Más allá de la limpieza superficial, el vinagre blanco actúa en profundidad sobre las rejillas, disolviendo la grasa y el sarro acumulados.


Las rejillas de desagüe suelen quedar al margen de la limpieza cotidiana. Sin embargo, en sus ranuras se deposita de manera continua una mezcla de grasa, sedimentos de jabón y humedad constante. Para revertir esto, el vinagre es la clave.

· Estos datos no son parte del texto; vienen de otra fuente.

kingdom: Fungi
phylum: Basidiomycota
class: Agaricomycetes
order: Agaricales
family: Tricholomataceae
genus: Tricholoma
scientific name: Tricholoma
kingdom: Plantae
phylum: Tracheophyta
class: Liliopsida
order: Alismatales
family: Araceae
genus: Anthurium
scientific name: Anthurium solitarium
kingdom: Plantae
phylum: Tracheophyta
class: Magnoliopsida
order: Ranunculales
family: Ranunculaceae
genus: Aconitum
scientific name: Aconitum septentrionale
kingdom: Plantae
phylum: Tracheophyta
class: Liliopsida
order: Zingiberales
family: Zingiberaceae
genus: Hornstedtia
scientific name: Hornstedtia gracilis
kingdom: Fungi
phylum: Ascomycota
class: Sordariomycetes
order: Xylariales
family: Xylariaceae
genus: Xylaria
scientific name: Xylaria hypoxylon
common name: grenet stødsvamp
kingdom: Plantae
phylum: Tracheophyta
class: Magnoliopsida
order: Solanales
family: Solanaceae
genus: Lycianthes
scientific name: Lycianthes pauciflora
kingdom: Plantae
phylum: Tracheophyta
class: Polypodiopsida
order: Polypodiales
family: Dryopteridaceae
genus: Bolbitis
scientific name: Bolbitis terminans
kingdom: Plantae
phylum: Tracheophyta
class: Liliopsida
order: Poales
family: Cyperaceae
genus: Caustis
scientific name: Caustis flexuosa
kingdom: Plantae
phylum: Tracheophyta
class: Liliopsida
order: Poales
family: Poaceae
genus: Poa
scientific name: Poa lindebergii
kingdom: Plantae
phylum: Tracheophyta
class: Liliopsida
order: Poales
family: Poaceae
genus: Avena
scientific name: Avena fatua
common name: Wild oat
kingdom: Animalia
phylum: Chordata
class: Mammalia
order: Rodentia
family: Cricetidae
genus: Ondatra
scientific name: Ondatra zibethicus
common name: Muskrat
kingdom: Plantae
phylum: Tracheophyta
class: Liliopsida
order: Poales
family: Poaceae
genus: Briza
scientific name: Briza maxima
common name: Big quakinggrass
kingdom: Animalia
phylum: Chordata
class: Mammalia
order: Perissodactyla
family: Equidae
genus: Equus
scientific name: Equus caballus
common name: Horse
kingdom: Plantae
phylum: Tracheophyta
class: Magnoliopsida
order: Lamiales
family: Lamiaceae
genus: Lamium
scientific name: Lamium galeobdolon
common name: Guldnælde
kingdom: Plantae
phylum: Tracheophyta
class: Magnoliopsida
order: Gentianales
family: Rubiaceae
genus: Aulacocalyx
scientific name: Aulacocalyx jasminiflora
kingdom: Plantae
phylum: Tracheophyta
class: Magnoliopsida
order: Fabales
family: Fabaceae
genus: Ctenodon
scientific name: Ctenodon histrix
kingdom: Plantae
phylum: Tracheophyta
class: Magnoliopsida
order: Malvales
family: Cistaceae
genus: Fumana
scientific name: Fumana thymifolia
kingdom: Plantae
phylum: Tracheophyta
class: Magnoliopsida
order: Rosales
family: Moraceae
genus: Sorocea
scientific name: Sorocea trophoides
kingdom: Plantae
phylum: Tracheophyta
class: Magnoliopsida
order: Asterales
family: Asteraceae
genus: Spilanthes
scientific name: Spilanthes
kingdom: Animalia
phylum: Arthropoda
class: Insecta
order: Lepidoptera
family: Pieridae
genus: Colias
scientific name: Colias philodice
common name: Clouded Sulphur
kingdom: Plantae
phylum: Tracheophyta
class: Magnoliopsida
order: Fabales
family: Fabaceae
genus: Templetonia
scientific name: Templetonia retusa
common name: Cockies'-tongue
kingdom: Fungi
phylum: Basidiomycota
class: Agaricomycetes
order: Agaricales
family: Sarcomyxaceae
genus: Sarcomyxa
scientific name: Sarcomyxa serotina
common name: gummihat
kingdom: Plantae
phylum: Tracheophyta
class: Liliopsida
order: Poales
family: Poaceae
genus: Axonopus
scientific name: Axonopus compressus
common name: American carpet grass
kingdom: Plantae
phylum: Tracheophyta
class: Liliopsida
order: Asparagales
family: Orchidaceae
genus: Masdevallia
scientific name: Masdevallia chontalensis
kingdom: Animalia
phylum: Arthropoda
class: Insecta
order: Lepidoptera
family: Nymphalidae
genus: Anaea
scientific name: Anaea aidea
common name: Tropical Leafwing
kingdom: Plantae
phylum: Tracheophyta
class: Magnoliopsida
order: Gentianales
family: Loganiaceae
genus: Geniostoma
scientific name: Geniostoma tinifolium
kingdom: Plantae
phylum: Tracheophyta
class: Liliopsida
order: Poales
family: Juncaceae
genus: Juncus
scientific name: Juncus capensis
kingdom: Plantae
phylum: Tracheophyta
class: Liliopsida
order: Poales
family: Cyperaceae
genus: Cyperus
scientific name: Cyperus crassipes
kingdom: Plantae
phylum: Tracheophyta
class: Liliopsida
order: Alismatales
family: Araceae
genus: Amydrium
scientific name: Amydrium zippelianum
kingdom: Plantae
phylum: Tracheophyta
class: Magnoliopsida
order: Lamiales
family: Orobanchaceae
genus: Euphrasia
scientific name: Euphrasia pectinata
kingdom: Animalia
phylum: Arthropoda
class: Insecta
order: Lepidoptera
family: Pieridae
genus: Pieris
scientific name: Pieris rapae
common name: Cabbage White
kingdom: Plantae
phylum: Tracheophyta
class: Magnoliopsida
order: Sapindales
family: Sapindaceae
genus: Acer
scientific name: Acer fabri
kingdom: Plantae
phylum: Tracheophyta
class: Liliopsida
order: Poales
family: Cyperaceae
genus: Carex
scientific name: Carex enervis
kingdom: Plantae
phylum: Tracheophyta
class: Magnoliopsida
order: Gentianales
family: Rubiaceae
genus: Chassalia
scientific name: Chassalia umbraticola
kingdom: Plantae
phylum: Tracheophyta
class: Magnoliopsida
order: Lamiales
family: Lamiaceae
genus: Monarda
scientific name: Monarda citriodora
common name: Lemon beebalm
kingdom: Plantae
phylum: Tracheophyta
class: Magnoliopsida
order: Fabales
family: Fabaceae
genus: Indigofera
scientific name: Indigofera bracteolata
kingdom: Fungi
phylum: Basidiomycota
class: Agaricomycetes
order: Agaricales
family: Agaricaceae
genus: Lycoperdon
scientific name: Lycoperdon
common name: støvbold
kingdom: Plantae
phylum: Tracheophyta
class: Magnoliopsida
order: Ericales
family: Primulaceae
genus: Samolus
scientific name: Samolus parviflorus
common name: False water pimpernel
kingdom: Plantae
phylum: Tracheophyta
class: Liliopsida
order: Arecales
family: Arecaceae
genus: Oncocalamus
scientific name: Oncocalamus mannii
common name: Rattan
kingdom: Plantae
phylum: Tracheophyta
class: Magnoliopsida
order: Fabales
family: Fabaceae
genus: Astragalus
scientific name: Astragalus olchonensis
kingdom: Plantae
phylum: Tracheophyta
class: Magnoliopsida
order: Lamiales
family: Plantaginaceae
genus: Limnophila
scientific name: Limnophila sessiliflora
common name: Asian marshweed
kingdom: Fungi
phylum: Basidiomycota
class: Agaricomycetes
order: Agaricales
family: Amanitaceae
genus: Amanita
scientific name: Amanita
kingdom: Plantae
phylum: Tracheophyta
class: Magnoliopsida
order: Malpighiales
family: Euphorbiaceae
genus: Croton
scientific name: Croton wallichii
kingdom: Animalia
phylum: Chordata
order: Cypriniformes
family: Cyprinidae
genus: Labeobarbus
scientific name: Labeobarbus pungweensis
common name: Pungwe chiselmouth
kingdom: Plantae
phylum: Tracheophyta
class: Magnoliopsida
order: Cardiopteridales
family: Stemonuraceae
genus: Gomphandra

Limpieza de rejillas con vinagre

Para este trabajo, el vinagre blanco se presenta como una alternativa eficiente gracias a su acidez natural, capaz de disolver incrustaciones y desinfectar la zona.

Por un lado, el vinagre descompone el sarro y la grasa ablandando las capas de suciedad adheridas a las paredes del conducto. También neutraliza la proliferación de microorganismos asociados a la humedad.

El vinagre ayuda a eliminar los olores de las rejillas. Fuente. Shutterstock.

Asimismo, elimina de raíz las emanaciones desagradables del drenaje en lugar de camuflarlas y evita que los restos de jabón y sedimentos formen tapones con el paso del tiempo.

Aplicación

Verter vinagre blanco puro en un atomizador y rociar abundantemente la rejilla, sus encastres y el borde del desagüe. Dejar actuar el líquido entre 15 y 30 minutos para que penetre en las incrustaciones.

Después hay que frotar las ranuras y bordes con un cepillo de cerdas firmes o un cepillo de dientes en desuso para desprender la suciedad aflojada.

Por último, arrojar abundante agua caliente para arrastrar todos los residuos hacia el drenaje.

Si la tapa de la rejilla se puede retirar, lo ideal es sumergirla durante 30 minutos en un recipiente con agua hirviendo y vinagre antes de cepillarla.